Avoiding employee model planning akin to 'athletic director malpractice'

Eric Prisbellby:Eric Prisbell04/16/24


Andy Staples Breaks down the NLRB and Dartmouth Basketball Situation | 02.05.24

The college sports industry emerges from March Madness with a high-stakes reality check: The resumption of the consequential National Labor Relations Board trial involving USC, the Pac-12 Conference and the NCAA.

The hearing in Los Angeles, which takes place Tuesday through Thursday, will weigh whether USC football and men’s and women’s basketball players have been misclassified as student-athletes rather than employees.

It occurs against the backdrop of the ongoing Dartmouth proceedings, which are immersed in a lengthy review process – one that could ultimately make its way to the U.S. Supreme Court – after its men’s basketball players last month voted to unionize. 

After years of conjecture, an employee model for at least some athletes – which would usher in the era of athlete collective bargaining – is coming into focus. Given the state of play, industry experts say schools that continue to sweep the issue under the rug of their Ivory Towers do so at their own peril.
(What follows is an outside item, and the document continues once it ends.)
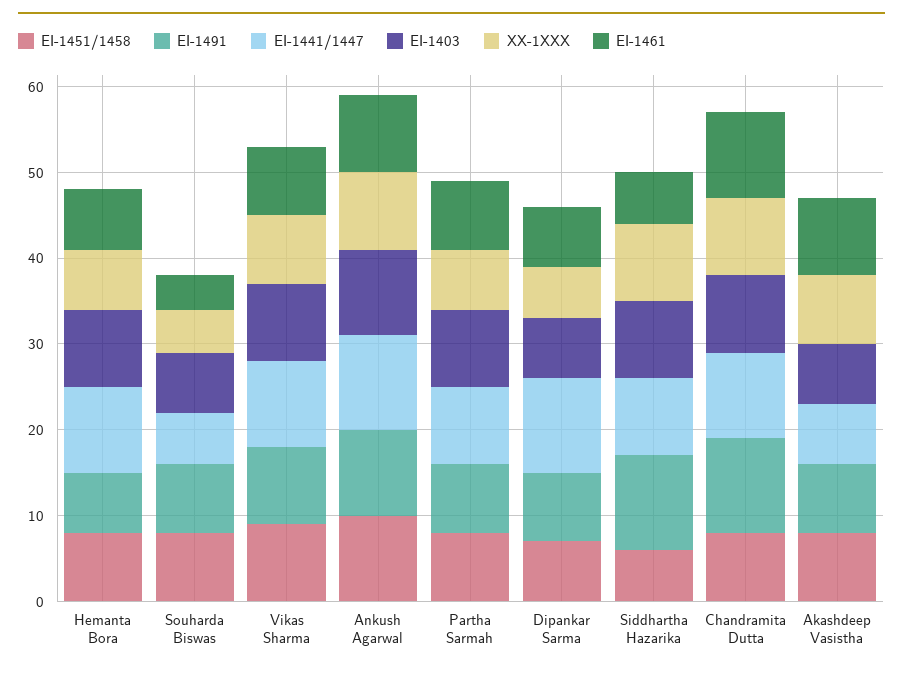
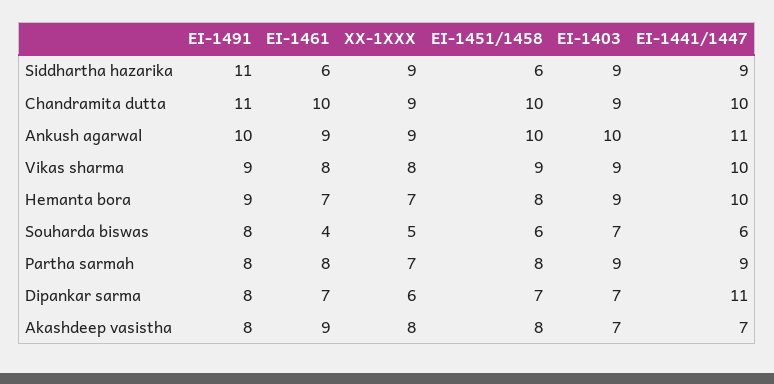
EI-1491, Hemanta Bora: 7 -> 9
EI-1451/1458, Souharda Biswas: 8 -> 6
EI-1451/1458, Chandramita Dutta: 8 -> 10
At this point, the vast majority of power conference schools have at least engaged in internal discussions about how they will operate their athletic programs under an employment model, Mit Winter, a college sports attorney at Kennyhertz Perry, told On3. They know there’s a good chance we’re approaching a world in which athletes will collectively bargain for compensation and health and safety benefits.

So proactively preparing for a new paradigm is not only wise, it’s imperative. 

“It would be akin to athletic director/president malpractice to not at least be doing this,” Winter said. “With respect to actually spending time seriously modeling it out, that number is not as large. I’d say less than half. But I think it would be smart to start spending time on this as well.”

USC case could be more significant than Dartmouth

We don’t have to look too far in the rear-view mirror to remember, as Winter does, that many schools were not ready for another seismic shift – the dawn of the NIL Era on July 1, 2021. And without question, a shifting of the tectonic plates to an employment model is going to be a much more radical change than the advent of NIL.

“If a school is not ready when that time likely comes,” Winter said, “it could take a long time to catch up.”

The stakes in the Dartmouth case are large. But the USC case could be even more significant.

The National Labor Relations Act applies to private institutions. But because the Pac-12 and NCAA are charged with being joint employers, the outcome could potentially open the door for athletes at public universities to be deemed employees of their conference or the NCAA.

Issue of control weighs heavily in NLRB cases

The issue of control weighed heavily in the Dartmouth ruling. Legal experts say the amount of control a power conference school exercises over its athletes is generally much greater than the control exerted by Ivy League schools over their athletes.

“I think it certainly strengthens the case at the higher levels,” Tulane sports law professor Gabe Feldman told On3, “where they are exercising more control, there is more pressure, there is greater travel and there are more benefits and compensation headed their way.”

The benefit a school like USC receives from the services provided by its basketball and football players is much greater than at Dartmouth. USC makes millions of dollars per year from the operation of its basketball and football teams, while the Dartmouth men’s basketball team likely loses money. 

In addition, the compensation provided to USC basketball and football players is also much greater than the compensation provided to Dartmouth’s men’s basketball players. Most of the USC basketball and football players receive full athletic scholarships – while no Dartmouth basketball players do – and the other benefits USC basketball and football players receive – free gear, etc. – are also at a much higher level at USC.  

One prominent college sports administrator told On3: “I imagine the same outcome [as Dartmouth] in the USC case.”